Dari sekian banyak orang yang memperhatikan kegiatan kami di sanggar, ada seorang pemuda kurus dan berpakaian lusuh. Dia pemberi makan kuda andong yang biasa parkir di dekat alun-alun. Pemuda itu mengangguk ketika saya tanya apakah ingin melukis. Saya ajak ke sanggar, memberinya konte—pensil hitam—dan kertas. Dia bertanya bagaimana cara melukis karena belum pernah melakukannya. Saya jawab, lukis saja yang dilihat: meja, kursi, gentong, kuda, orang. Dia memperkenalkan diri, ”Troeboes… dari desa.”
Troeboes ternyata sangat berbakat. Affandi dan Roesli kerap memujinya. Dia sangat menikmati proses melukis, sampai kelihatan jengkel jika mesti berhenti untuk memberi makan kuda. Saya mengusulkan Troeboes menjadi anggota SIM, dan diterima yang lain. Sebagai anggota SIM, dia mendapat honor dan tak perlu lagi memberi makan kuda. Sebagai bentuk ”kebebasan” memberi makan kuda, dia melukis self portrait di kayu yang diambil dari satu sisi kotak makan kuda. Lukisannya bergaya Rembrandt.
Cuma sekitar enam bulan saya di SIM, karena berbeda pendapat dengan Pak Djon.

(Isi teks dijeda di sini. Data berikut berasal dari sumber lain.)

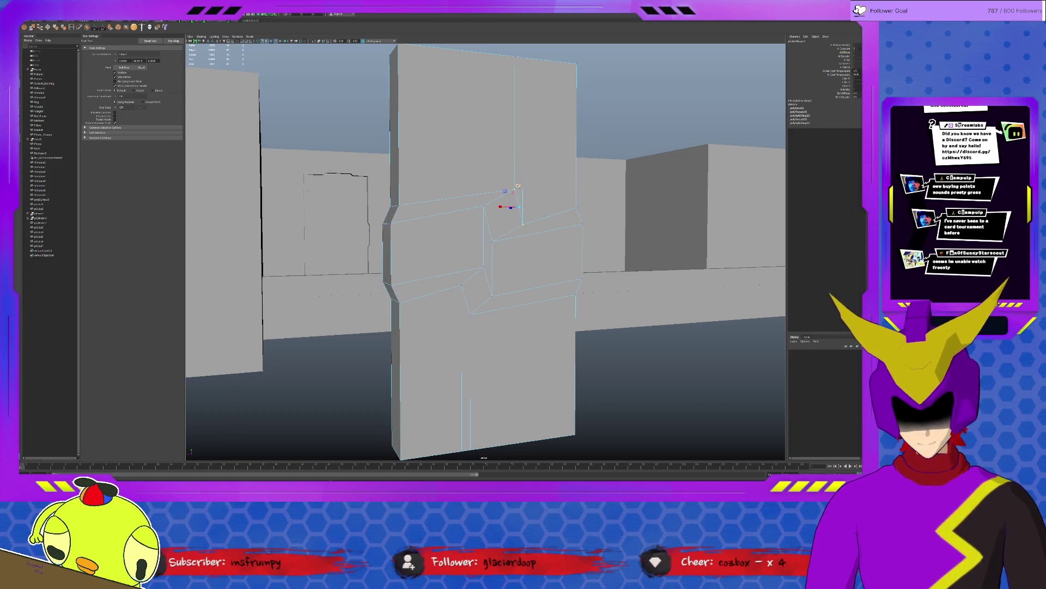
left_click(487, 212)
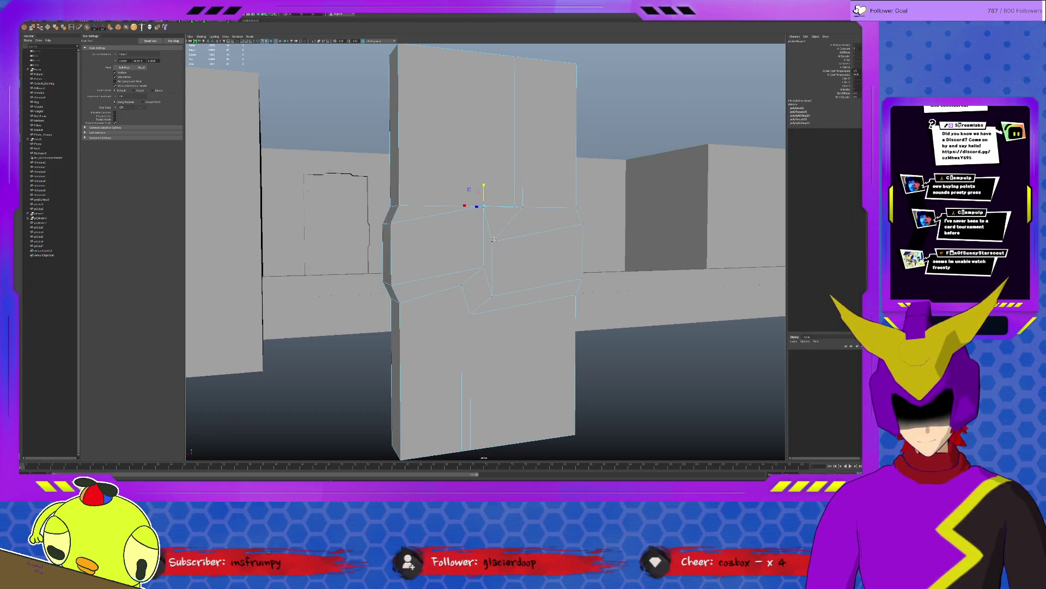
left_click(493, 286)
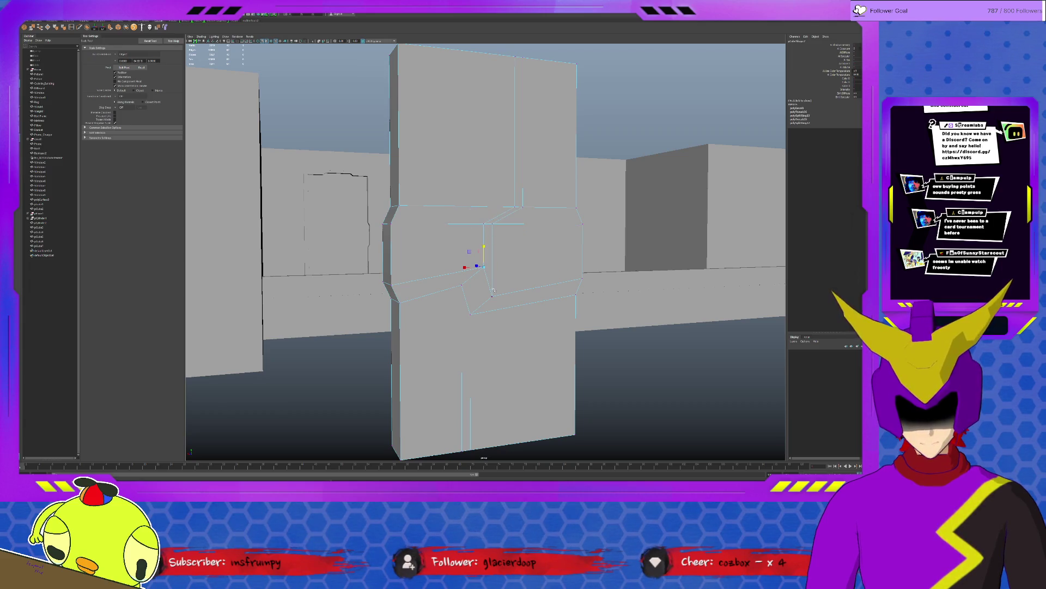
left_click(463, 297)
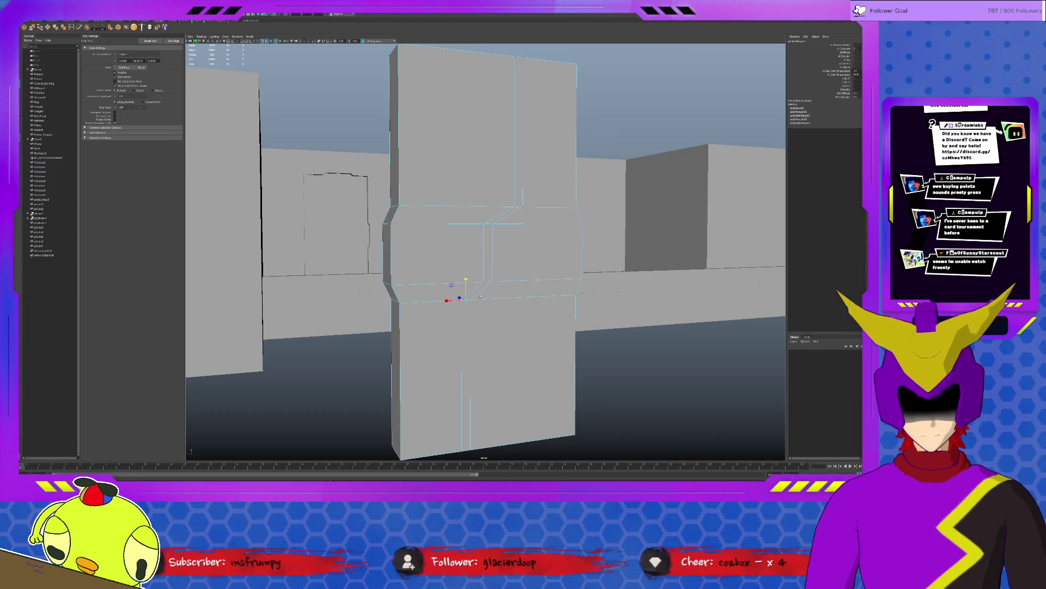
left_click_drag(479, 256, 490, 240, "alt")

Dia tak suka pelukis junior melukis lanskap alam, karena meninabobokan semangat perjuangan. Dia menyuruh semua pelukis junior di Madiun dan Yogya bergabung ke Solo untuk belajar melukis dengan betul. Saya menolak pindah. Dia menilai saya bukan seorang seniman, karena lebih tertarik pada ilmu pengetahuan. Dia menuduhku cuma memanfaatkan fasilitas sanggar. Saya memang banyak membaca buku, terutama tentang seni dan filsafat, tapi juga produktif melukis.
Dalam rapat besar SIM di Solo, Soedjojono memecat saya, setelah pembela saya kalah voting. Saya sempat mengecam mereka yang sok mempertontonkan kesenimanan mereka dengan rambut gondrong, pakaian lecek, serta memakai anting sebelah dan kalung emas. Sebelum keluar dari ruangan, saya datangi meja Soedjojono, menggebrak mejanya sambil berkata, ”Persetan!”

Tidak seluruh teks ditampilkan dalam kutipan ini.